▶ _The problem_:
Rewrite these lines as a JSON list of strings, one string per line, leaving out any blank lines.

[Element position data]
----------------------------------------

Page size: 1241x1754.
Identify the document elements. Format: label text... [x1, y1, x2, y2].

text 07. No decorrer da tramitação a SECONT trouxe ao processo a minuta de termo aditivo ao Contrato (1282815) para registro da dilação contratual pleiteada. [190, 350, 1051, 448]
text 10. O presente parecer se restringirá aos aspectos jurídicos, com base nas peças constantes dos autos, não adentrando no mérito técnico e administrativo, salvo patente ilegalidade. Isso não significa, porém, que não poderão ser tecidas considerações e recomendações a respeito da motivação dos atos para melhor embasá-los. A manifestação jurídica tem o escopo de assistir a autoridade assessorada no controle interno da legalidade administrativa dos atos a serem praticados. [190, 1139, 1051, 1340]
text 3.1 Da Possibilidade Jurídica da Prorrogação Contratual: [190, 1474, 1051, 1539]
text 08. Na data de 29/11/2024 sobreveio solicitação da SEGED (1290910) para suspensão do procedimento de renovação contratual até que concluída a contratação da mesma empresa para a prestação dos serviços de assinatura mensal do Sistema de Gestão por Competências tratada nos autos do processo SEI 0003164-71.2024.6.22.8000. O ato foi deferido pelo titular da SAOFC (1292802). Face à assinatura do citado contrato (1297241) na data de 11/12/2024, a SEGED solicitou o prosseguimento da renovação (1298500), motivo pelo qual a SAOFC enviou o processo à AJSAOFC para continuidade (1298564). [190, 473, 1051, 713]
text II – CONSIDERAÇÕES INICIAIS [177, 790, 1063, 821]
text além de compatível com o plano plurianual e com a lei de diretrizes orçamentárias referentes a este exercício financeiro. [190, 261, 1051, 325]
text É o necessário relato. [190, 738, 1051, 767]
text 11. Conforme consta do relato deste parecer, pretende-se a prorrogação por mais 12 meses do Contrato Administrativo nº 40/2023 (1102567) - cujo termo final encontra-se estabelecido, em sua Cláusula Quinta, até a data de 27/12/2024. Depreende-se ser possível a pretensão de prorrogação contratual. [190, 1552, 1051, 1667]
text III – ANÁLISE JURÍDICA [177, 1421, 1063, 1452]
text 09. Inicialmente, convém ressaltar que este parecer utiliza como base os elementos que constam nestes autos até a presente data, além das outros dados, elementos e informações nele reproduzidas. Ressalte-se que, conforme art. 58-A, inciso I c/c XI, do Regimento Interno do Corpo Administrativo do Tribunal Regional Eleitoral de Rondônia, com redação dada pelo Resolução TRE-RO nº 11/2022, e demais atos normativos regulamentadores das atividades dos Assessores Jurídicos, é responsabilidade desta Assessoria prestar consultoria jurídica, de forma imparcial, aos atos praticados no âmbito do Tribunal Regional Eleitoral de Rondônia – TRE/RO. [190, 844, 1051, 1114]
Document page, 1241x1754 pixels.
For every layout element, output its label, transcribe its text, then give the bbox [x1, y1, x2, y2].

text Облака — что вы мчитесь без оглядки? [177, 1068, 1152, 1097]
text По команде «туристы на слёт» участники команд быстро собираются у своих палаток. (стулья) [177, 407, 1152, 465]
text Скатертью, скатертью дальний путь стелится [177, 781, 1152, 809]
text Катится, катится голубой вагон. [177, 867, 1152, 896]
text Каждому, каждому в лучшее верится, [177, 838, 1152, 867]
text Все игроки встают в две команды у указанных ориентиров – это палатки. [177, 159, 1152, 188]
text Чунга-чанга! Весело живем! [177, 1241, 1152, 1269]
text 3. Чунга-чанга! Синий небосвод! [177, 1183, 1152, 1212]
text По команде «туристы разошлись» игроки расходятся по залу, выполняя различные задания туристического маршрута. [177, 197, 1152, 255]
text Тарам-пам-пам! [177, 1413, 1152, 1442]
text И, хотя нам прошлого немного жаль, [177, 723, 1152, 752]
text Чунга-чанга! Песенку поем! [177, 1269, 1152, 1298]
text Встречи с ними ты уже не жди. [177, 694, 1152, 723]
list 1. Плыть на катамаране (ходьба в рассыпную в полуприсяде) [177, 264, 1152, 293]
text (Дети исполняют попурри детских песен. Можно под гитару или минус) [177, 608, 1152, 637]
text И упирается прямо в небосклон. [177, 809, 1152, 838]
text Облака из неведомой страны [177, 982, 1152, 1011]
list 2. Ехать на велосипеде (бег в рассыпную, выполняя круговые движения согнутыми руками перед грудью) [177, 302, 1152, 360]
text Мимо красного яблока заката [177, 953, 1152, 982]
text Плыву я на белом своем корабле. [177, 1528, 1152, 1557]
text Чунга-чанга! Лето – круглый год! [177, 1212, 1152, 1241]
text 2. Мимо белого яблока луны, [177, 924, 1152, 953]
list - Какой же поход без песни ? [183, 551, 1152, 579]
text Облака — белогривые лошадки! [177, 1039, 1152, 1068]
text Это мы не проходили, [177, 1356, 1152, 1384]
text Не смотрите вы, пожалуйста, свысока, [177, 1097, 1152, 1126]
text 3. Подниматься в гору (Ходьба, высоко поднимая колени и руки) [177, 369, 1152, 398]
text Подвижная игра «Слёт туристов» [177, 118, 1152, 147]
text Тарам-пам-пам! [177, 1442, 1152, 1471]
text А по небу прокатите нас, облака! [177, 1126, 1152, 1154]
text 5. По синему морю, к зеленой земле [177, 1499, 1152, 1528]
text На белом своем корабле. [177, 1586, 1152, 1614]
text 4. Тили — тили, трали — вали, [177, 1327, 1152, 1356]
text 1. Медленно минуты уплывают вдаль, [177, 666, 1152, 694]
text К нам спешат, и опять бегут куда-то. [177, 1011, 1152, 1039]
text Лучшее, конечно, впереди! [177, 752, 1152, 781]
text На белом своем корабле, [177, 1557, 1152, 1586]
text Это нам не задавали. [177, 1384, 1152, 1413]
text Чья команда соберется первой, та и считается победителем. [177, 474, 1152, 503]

----------------------------------------

▶ _Written reply_:
[
  "Page size: 1241x1754.",
  "Identify the document elements. Format: label text... [x1, y1, x2, y2].",
  "text 07. No decorrer da tramitação a SECONT trouxe ao processo a minuta de termo aditivo ao Contrato (1282815) para registro da dilação contratual pleiteada. [190, 350, 1051, 448]",
  "text 10. O presente parecer se restringirá aos aspectos jurídicos, com base nas peças constantes dos autos, não adentrando no mérito técnico e administrativo, salvo patente ilegalidade. Isso não significa, porém, que não poderão ser tecidas considerações e recomendações a respeito da motivação dos atos para melhor embasá-los. A manifestação jurídica tem o escopo de assistir a autoridade assessorada no controle interno da legalidade administrativa dos atos a serem praticados. [190, 1139, 1051, 1340]",
  "text 3.1 Da Possibilidade Jurídica da Prorrogação Contratual: [190, 1474, 1051, 1539]",
  "text 08. Na data de 29/11/2024 sobreveio solicitação da SEGED (1290910) para suspensão do procedimento de renovação contratual até que concluída a contratação da mesma empresa para a prestação dos serviços de assinatura mensal do Sistema de Gestão por Competências tratada nos autos do processo SEI 0003164-71.2024.6.22.8000. O ato foi deferido pelo titular da SAOFC (1292802). Face à assinatura do citado contrato (1297241) na data de 11/12/2024, a SEGED solicitou o prosseguimento da renovação (1298500), motivo pelo qual a SAOFC enviou o processo à AJSAOFC para continuidade (1298564). [190, 473, 1051, 713]",
  "text II – CONSIDERAÇÕES INICIAIS [177, 790, 1063, 821]",
  "text além de compatível com o plano plurianual e com a lei de diretrizes orçamentárias referentes a este exercício financeiro. [190, 261, 1051, 325]",
  "text É o necessário relato. [190, 738, 1051, 767]",
  "text 11. Conforme consta do relato deste parecer, pretende-se a prorrogação por mais 12 meses do Contrato Administrativo nº 40/2023 (1102567) - cujo termo final encontra-se estabelecido, em sua Cláusula Quinta, até a data de 27/12/2024. Depreende-se ser possível a pretensão de prorrogação contratual. [190, 1552, 1051, 1667]",
  "text III – ANÁLISE JURÍDICA [177, 1421, 1063, 1452]",
  "text 09. Inicialmente, convém ressaltar que este parecer utiliza como base os elementos que constam nestes autos até a presente data, além das outros dados, elementos e informações nele reproduzidas. Ressalte-se que, conforme art. 58-A, inciso I c/c XI, do Regimento Interno do Corpo Administrativo do Tribunal Regional Eleitoral de Rondônia, com redação dada pelo Resolução TRE-RO nº 11/2022, e demais atos normativos regulamentadores das atividades dos Assessores Jurídicos, é responsabilidade desta Assessoria prestar consultoria jurídica, de forma imparcial, aos atos praticados no âmbito do Tribunal Regional Eleitoral de Rondônia – TRE/RO. [190, 844, 1051, 1114]",
  "Document page, 1241x1754 pixels.",
  "For every layout element, output its label, transcribe its text, then give the bbox [x1, y1, x2, y2].",
  "text Облака — что вы мчитесь без оглядки? [177, 1068, 1152, 1097]",
  "text По команде «туристы на слёт» участники команд быстро собираются у своих палаток. (стулья) [177, 407, 1152, 465]",
  "text Скатертью, скатертью дальний путь стелится [177, 781, 1152, 809]",
  "text Катится, катится голубой вагон. [177, 867, 1152, 896]",
  "text Каждому, каждому в лучшее верится, [177, 838, 1152, 867]",
  "text Все игроки встают в две команды у указанных ориентиров – это палатки. [177, 159, 1152, 188]",
  "text Чунга-чанга! Весело живем! [177, 1241, 1152, 1269]",
  "text 3. Чунга-чанга! Синий небосвод! [177, 1183, 1152, 1212]",
  "text По команде «туристы разошлись» игроки расходятся по залу, выполняя различные задания туристического маршрута. [177, 197, 1152, 255]",
  "text Тарам-пам-пам! [177, 1413, 1152, 1442]",
  "text И, хотя нам прошлого немного жаль, [177, 723, 1152, 752]",
  "text Чунга-чанга! Песенку поем! [177, 1269, 1152, 1298]",
  "text Встречи с ними ты уже не жди. [177, 694, 1152, 723]",
  "list 1. Плыть на катамаране (ходьба в рассыпную в полуприсяде) [177, 264, 1152, 293]",
  "text (Дети исполняют попурри детских песен. Можно под гитару или минус) [177, 608, 1152, 637]",
  "text И упирается прямо в небосклон. [177, 809, 1152, 838]",
  "text Облака из неведомой страны [177, 982, 1152, 1011]",
  "list 2. Ехать на велосипеде (бег в рассыпную, выполняя круговые движения согнутыми руками перед грудью) [177, 302, 1152, 360]",
  "text Мимо красного яблока заката [177, 953, 1152, 982]",
  "text Плыву я на белом своем корабле. [177, 1528, 1152, 1557]",
  "text Чунга-чанга! Лето – круглый год! [177, 1212, 1152, 1241]",
  "text 2. Мимо белого яблока луны, [177, 924, 1152, 953]",
  "list - Какой же поход без песни ? [183, 551, 1152, 579]",
  "text Облака — белогривые лошадки! [177, 1039, 1152, 1068]",
  "text Это мы не проходили, [177, 1356, 1152, 1384]",
  "text Не смотрите вы, пожалуйста, свысока, [177, 1097, 1152, 1126]",
  "text 3. Подниматься в гору (Ходьба, высоко поднимая колени и руки) [177, 369, 1152, 398]",
  "text Подвижная игра «Слёт туристов» [177, 118, 1152, 147]",
  "text Тарам-пам-пам! [177, 1442, 1152, 1471]",
  "text А по небу прокатите нас, облака! [177, 1126, 1152, 1154]",
  "text 5. По синему морю, к зеленой земле [177, 1499, 1152, 1528]",
  "text На белом своем корабле. [177, 1586, 1152, 1614]",
  "text 4. Тили — тили, трали — вали, [177, 1327, 1152, 1356]",
  "text 1. Медленно минуты уплывают вдаль, [177, 666, 1152, 694]",
  "text К нам спешат, и опять бегут куда-то. [177, 1011, 1152, 1039]",
  "text Лучшее, конечно, впереди! [177, 752, 1152, 781]",
  "text На белом своем корабле, [177, 1557, 1152, 1586]",
  "text Это нам не задавали. [177, 1384, 1152, 1413]",
  "text Чья команда соберется первой, та и считается победителем. [177, 474, 1152, 503]"
]